A lesson from Plan 9
ron minnich
rminnich at lanl.gov
Fri Aug 8 18:41:01 CEST 2003
Eric's comments on the keeping the core clean bring Plan 9 to mind,
especially as Plan 9 was the inspiration for both the original and new
config tools.
Plan 9 is broken into two trees, as follows.
/sys/src/9/port
/sys/src/9/<architecture>
The 'port' code is that code which is non-platform-specific. The
<architecture> code is of course platform-specific. You can actually think
of 'port' as the "core", and the other tree as the specialization to a
given platform.
To a large degree, platform-specific code gets linked in statically as
devices, defined in arrays of structures. These are accessed via
indirection through structures. The platform code can of course make calls
to the OS for services.
I think this is what many people I talk to would like for linuxbios: the
ability to specialize the bios for specific platforms, e.g. x86 mainboards
with VGA or other ROMs, to allow card initialization (e.g. rom bios).

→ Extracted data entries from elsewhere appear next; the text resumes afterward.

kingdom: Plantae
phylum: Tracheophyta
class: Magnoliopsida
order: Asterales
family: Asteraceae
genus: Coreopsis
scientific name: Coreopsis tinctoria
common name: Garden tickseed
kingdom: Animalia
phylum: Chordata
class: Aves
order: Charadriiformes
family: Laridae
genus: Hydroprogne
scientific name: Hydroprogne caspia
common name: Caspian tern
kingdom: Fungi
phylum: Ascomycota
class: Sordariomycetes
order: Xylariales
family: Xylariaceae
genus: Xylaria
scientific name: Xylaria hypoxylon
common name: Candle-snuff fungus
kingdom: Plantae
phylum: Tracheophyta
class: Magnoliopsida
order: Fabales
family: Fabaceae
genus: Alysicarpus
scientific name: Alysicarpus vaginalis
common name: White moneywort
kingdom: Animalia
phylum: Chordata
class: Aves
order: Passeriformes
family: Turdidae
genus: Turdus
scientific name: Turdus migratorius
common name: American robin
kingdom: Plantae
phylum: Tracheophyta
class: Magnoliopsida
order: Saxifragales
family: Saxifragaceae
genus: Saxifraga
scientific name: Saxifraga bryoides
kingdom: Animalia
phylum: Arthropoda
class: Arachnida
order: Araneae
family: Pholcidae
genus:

Obviously this brings a degree of x86-specificity to that build of the
bios, but I think we can keep it isolated from the core.
I feel this specialization could be done in a clean way:
/src/freebios/src/extensions/....
and with a new keyword in the config tool that makes the nature of the
extension clear.
We need somehow to address the demand for very early VGA support in
linuxbios. It's probably the highest-demand item right now.